Ultrapassado esse ponto, têm-se ainda diversas
inconsistências na redação dos incisos que, em suma, colocam situações repetidas,
que já tinham previsão na redação sem os acréscimos, sendo apenas mais do
mesmo, porém prevendo situações especificas que poderiam abrir margem para
interpretações nocivas. Um dos pontos perigosos é que, apesar das muitas
repetições contidas nos incisos propostos, estes não mencionam, principalmente,
o uso moderado dos meios necessários. Não surpreenderia que alguém
avançasse a interpretação de que esse requisito poderia não ser observado.
Sem entrar nas minúcias de uma discussão
técnica e jurídica sobre a redação dos incisos, as diversas situações
conflitantes e as aberturas para interpretações perigosas à luz de situações
concretas temos, em outras palavras, que: ampliar a legítima defesa significa
ampliar a legítima defesa putativa. Significa que, mesmo à falta dos requisitos
objetivos, o agente poderá ver-se isento de pena ou responsabilizado apenas por
culpa, porque imaginou que se encontrava em situação que correspondia a esses
(amplos) requisitos objetivos.
É daí que a proposta de modificação da excludente
de ilicitude, no tocante à legítima defesa passou a ser taxada de licença
para matar e, entre outras razões, levou o grupo de trabalho na Câmara dos
Deputados a retirar da proposta formulada o texto original a ser apreciado
futuramente.
Entretanto, é necessário destacar que a doutrina
deveria fazer uma mea-culpa já que, ainda que legislador perceba que a
legítima defesa tal qual conhecemos, não dá conta do dia-a-dia dos agentes de
segurança, e tenta resolver o problema apenas reformulando o instituto, é
importante lembrar que o problema ultrapassa tal instituto, perpassando pelo
direito penal, processual penal e até administrativo.
Enfim, a proposta da forma como apresentada, por
melhor que tenha sido a intenção ao propor as referidas mudanças, não conseguiu
atingir seu fim.

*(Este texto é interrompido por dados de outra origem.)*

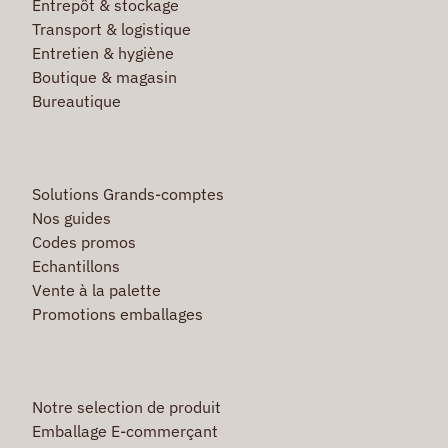
Entrepôt & stockage
Transport & logistique
Entretien & hygiène
Boutique & magasin
Bureautique
Solutions Grands-comptes
Nos guides
Codes promos
Echantillons
Vente à la palette
Promotions emballages
Notre selection de produit
Emballage E-commerçant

Contudo, não foi de todo ruim e a parte que trata o excesso na
legítima defesa pode ser vista com bons olhos, se melhor trabalhada, do que os
acréscimos que os incisos visavam fazer à legitima defesa, suspostamente,
ampliando-a.
Segundo Rogério Grego: “ Há boas razões para ser
indulgente com quem se excede em legítima defesa: ele se encontra em situação
excepcional, em geral irrepetível, em que outro o colocou arbitrariamente e que
o sobrecarrega emocionalmente, de modo que estão diminuídas tanto a sua
culpabilidade, quanto as exigências de prevenção da ordem jurídica. ”
Assim, inicialmente rejeitada a ampliação do
conceito de legítima defesa pelo grupo de trabalho, o tema segue para nova
deliberação para depois ser analisado pelo Plenário da Câmara dos Deputados.
Por fim, pode-se concluir que a proposta como apresentada
e o texto, a depender de como for aprovado após modificações, poderá incorrer
em mais uma alteração legislativa que não passará de Direito Penal simbólico,
isso se não piorar a situação.
O Direito Penal simbólico quase sempre é utilizado
para criar na sociedade uma falsa sensação de que o problema da violência está
sendo adequadamente enfrentado pelas autoridades. É um Direito Penal de
urgência ou emergência, isto é, defende-se uma necessidade imperiosa de
reformar pontualmente a legislação penal, ainda que sem os devidos debates.
Assim, muito embora os estudos da criminologia já tenham demonstrado a inaptidão do Direito Penal para resolver o problema da criminalidade, incute-se no senso comum a ideia de que penas mais severas e a criação de novos crimes constituem posturas que irão resolver ou ao menos minorar o problema. Contudo, não nos parece ser esta a resposta mais correta para o problema da violência no país, muito menos aos anseios da sociedade.